• EXERCISE DETAILS
Give the listing below again exactly, but without any of its pictures.

• SUPPLIED INFORMATION

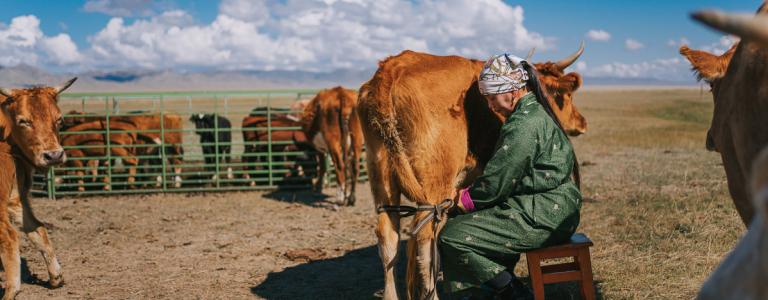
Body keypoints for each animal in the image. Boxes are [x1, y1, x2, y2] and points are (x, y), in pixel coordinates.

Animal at [0, 78, 76, 300]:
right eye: (23, 121)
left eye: (59, 120)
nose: (54, 155)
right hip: (15, 199)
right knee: (36, 227)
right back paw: (55, 277)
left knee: (9, 236)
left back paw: (11, 291)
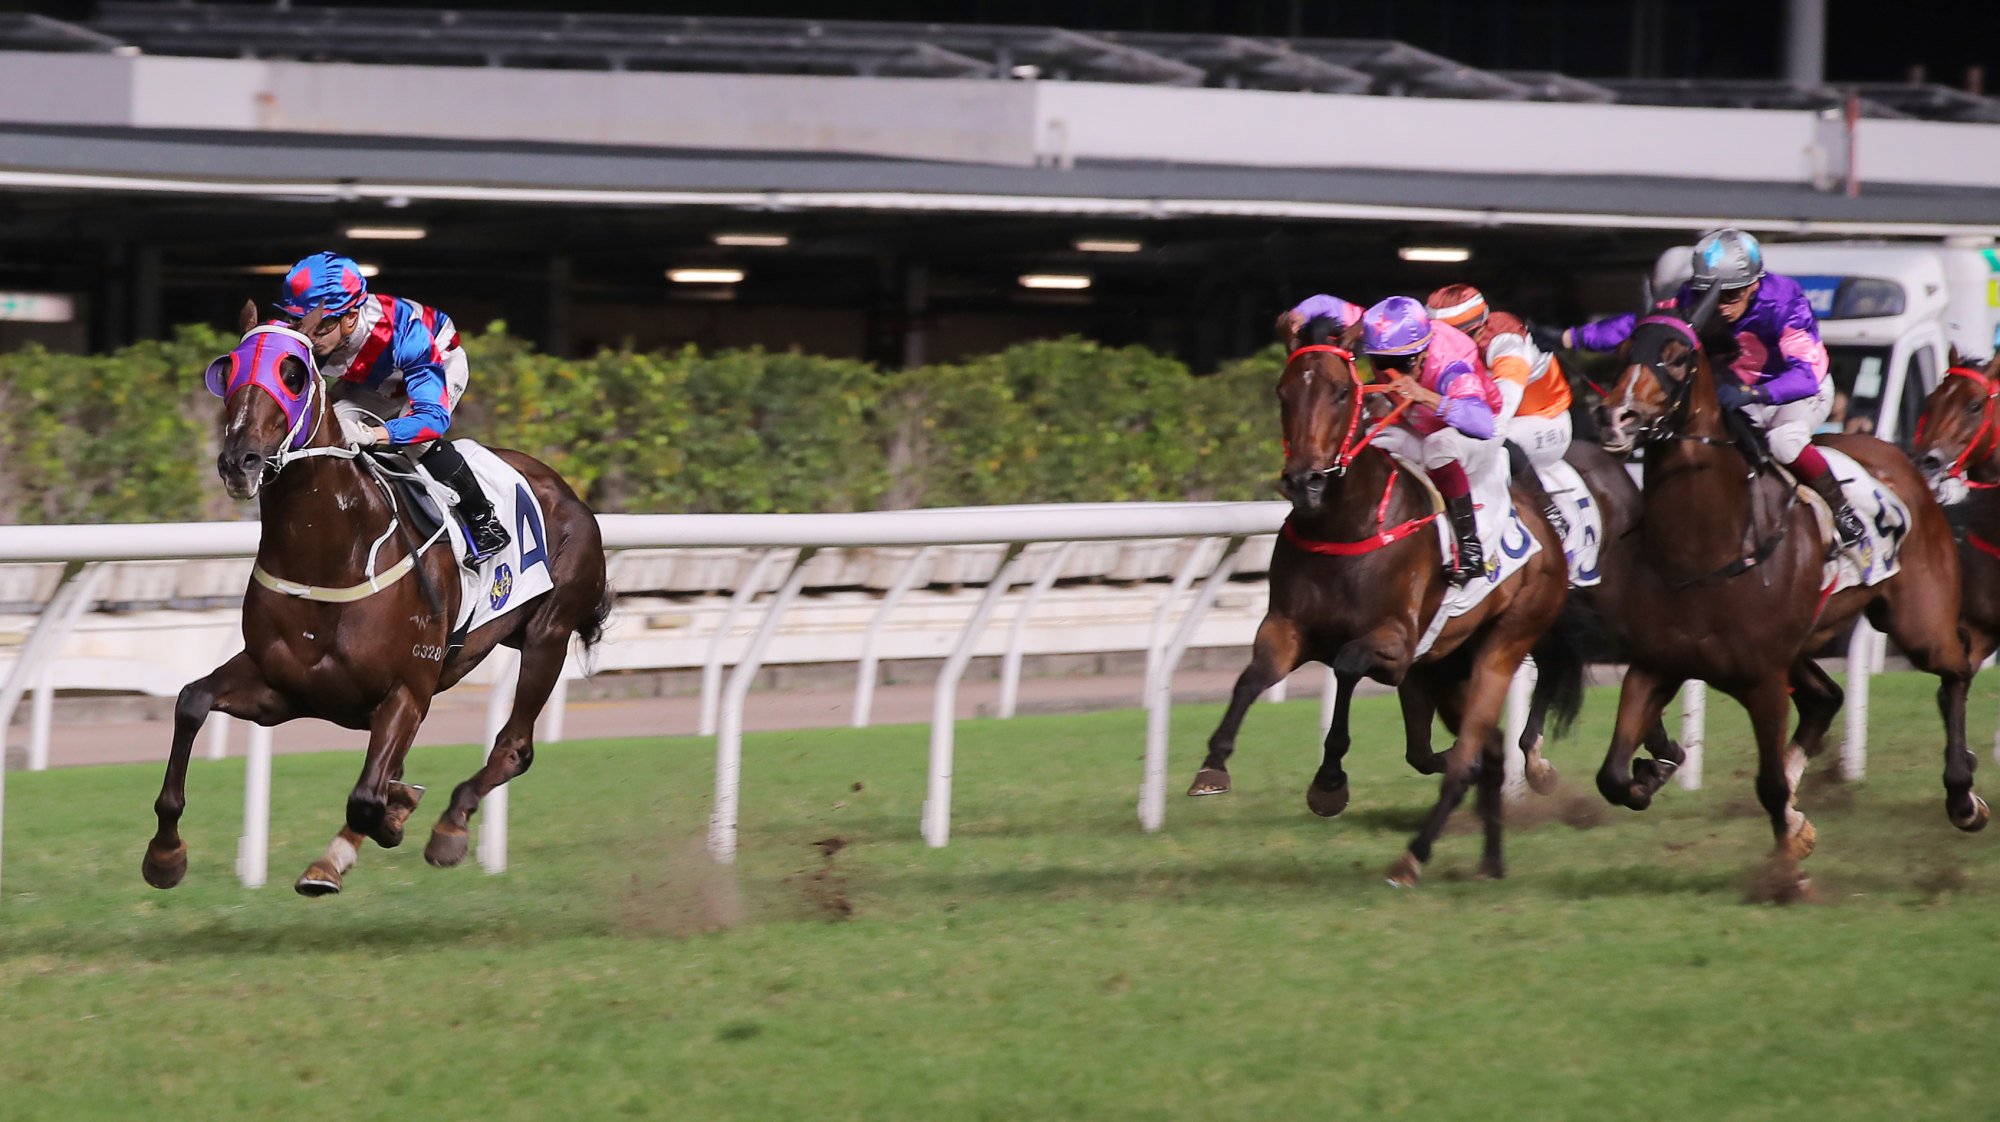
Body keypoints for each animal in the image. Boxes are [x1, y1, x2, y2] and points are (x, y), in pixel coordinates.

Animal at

• RESULT
Body keypoints for each animal in the image. Boxes are [x1, y1, x2, y2] and points are (x, y), in pixel coordinates.

Animal at [0, 78, 76, 300]:
right eye: (23, 121)
left eye: (59, 120)
nose: (54, 155)
right hip: (15, 199)
right knee: (36, 227)
right back paw: (55, 277)
left knee: (9, 236)
left back paw: (11, 291)
Body keypoints for each animal in the image. Boxes are [x1, y1, x2, y2] and points are (x, y), in pixel coordinates.

Animal at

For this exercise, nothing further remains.